* [WORK TASK]: In the records below, reproduce verbatim the lines from the line containing "comercial da Multifritas." through the line containing "funções de assar, tostar, gratinar e fritar", both included.
• • • • •
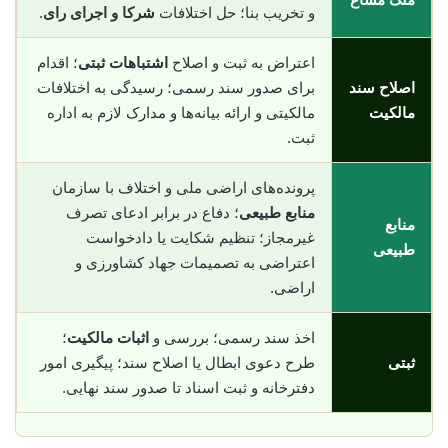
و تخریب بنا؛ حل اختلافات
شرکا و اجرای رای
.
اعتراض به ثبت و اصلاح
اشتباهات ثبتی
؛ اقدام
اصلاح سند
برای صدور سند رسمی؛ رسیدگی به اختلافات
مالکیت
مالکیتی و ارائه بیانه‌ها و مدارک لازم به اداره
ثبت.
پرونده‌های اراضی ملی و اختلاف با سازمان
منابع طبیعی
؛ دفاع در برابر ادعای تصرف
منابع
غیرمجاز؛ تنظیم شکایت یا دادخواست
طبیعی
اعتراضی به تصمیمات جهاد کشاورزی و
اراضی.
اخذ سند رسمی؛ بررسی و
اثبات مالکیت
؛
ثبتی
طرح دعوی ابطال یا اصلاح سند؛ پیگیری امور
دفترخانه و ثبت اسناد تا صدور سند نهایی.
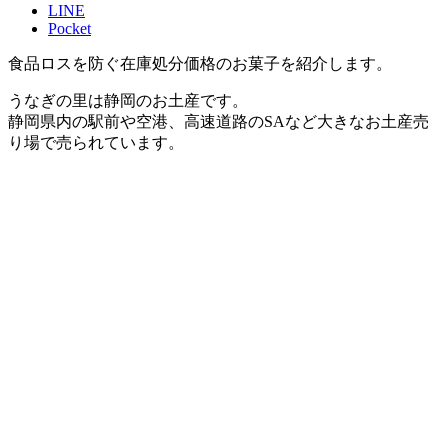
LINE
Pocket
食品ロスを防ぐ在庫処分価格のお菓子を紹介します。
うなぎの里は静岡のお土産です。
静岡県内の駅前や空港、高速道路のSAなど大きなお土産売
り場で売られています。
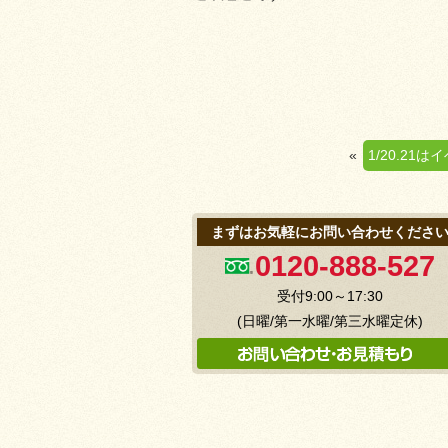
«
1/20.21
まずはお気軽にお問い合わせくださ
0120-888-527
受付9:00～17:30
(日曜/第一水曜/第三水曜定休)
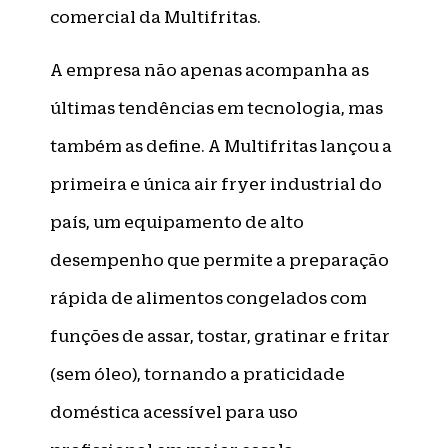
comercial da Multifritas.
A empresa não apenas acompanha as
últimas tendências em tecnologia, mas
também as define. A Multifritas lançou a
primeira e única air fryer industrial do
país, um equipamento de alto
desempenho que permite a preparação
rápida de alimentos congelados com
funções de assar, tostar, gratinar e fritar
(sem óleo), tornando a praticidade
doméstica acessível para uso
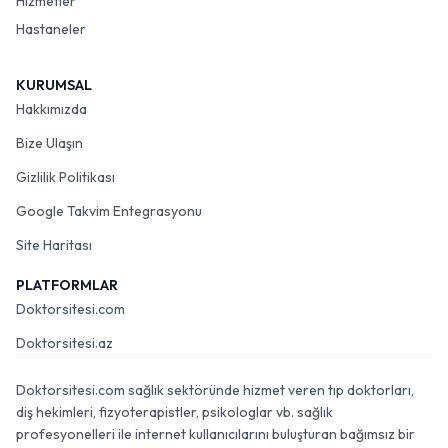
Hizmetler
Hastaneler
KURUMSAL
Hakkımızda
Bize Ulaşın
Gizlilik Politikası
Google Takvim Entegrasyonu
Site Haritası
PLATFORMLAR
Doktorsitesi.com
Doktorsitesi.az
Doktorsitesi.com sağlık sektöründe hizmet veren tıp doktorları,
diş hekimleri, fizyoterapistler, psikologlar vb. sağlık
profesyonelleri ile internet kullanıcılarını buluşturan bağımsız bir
• • • • •
* [RESPONSE BELOW]:
comercial da Multifritas.
A empresa não apenas acompanha as
últimas tendências em tecnologia, mas
também as define. A Multifritas lançou a
primeira e única air fryer industrial do
país, um equipamento de alto
desempenho que permite a preparação
rápida de alimentos congelados com
funções de assar, tostar, gratinar e fritar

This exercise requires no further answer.